MNLF rebels entered Zamboanga, a major trading centre with one million residents, on September 9, taking over several coastal villages, burning thousands of homes and taking dozens of civilians hostage.

President Benigno Aquino flew to the area last week to take direct command of the operations, with about 4,500 soldiers deployed to the city to push back the rebels.

As of Saturday, the military said 102 MNLF rebels and 13 policemen and soldiers had been killed, while over 100 gunmen were captured or surrendered.

However, at least 12 civilians had been killed, including a 71-year-old woman whose home was hit by rebel mortar fire on Saturday morning.

Police were also investigating whether a bombing far from the frontlines that killed three people late Friday was linked to the siege.

Military spokesman Lieutenant Colonel Ramon Zagala told AFP Saturday that only about 30 to 40 remaining gunmen holding about 21 hostages were engaged in sporadic fighting with troops.

"We're doing house to house search operations today and their area of operation has become smaller," he said.

Muslim rebels have been fighting since the 1970s for an independent or autonomous homeland in the south of the mainly Catholic Philippines.

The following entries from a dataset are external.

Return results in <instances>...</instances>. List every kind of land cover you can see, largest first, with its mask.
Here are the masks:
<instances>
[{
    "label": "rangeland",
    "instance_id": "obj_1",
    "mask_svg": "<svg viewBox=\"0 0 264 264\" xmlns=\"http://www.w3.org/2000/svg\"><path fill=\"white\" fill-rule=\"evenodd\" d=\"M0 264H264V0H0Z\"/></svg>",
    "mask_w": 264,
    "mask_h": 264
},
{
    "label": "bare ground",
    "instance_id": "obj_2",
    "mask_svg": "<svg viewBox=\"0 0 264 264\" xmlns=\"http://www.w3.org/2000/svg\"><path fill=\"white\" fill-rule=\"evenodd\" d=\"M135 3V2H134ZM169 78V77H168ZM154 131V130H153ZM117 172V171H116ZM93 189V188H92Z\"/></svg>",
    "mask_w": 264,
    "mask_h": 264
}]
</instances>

An estimated 150,000 people have died in the conflict.

The MNLF signed a peace treaty in 1996 that granted limited self-rule to the south's Muslim minority.

However MNLF founder Nur Misuari deployed some of his men to Zamboanga to show opposition to a planned peace deal between the government and the remaining major Muslim rebel group, the 12,000-strong Moro Islamic Liberation Front.

The MILF is close to signing the peace pact, which Misuari believes would sideline the MNLF.